_Task material_:

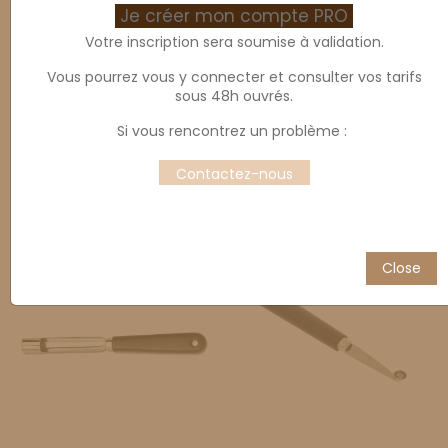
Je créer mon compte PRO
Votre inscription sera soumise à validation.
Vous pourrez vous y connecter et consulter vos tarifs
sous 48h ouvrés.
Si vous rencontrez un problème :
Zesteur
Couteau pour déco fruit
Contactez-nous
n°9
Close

_Aim of the exercise_: Without the pictures, restate all the entries above exactly.

_Solution to the problem_:
Je créer mon compte PRO
Votre inscription sera soumise à validation.
Vous pourrez vous y connecter et consulter vos tarifs
sous 48h ouvrés.
Si vous rencontrez un problème :
Zesteur
Couteau pour déco fruit
Contactez-nous
n°9
Close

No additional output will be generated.